Citations from this paper used in the wiki

  • “PBRM1 was the only gene in which truncating, or loss-of-function (LOF) … mutations were enriched in tumors from patients in the CB vs. NCB group (9/11 vs. 3/13; Fisher’s exact p=0.012, q=0.086, odds ratio for CB=12.93, 95% C.I. 1.54–190.8)” (Results, discovery cohort).
  • “Tumors from CB patients were more likely to harbor truncating alterations in PBRM1 (17/27 vs. 4/19, Fisher’s exact p=0.0071, odds ratio for CB=6.10, 95% C.I. 1.42–32.64)” (Results, validation cohort).

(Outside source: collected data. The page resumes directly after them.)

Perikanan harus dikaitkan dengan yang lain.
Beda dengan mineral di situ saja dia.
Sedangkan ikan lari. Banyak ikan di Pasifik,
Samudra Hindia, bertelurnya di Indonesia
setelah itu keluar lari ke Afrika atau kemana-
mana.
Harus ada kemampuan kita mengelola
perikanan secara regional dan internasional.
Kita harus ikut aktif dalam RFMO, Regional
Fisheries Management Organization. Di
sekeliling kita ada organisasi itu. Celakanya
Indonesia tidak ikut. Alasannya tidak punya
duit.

  • “Patients whose tumors showed biallelic PBRM1 loss had significantly prolonged OS and PFS compared to patients without PBRM1 LOF (log-rank p=0.0074 and p=0.029, respectively)” (Results).
  • “GSEA … revealed five gene sets whose expression was significantly enriched in cell lines that were PBAF-deficient. These included genes linked to IL6/JAK-STAT3 signaling, TNF-α signaling via NF-κB, and IL2/STAT5 signaling” (Results, Fig. 4A).
  • VHL mutation status did not correlate with immune-related gene expression … suggesting that observed differences in immune gene expression in the context of PBRM1 LOF may be specific to the PBRM1 gene” (Results).
  • “the progression-free survival benefit conferred by PBRM1 LOF was more prominent in tumors from previously-treated patients compared to those from patients receiving anti-PD-1 therapy as their first cancer therapy (p=0.009)” (Results).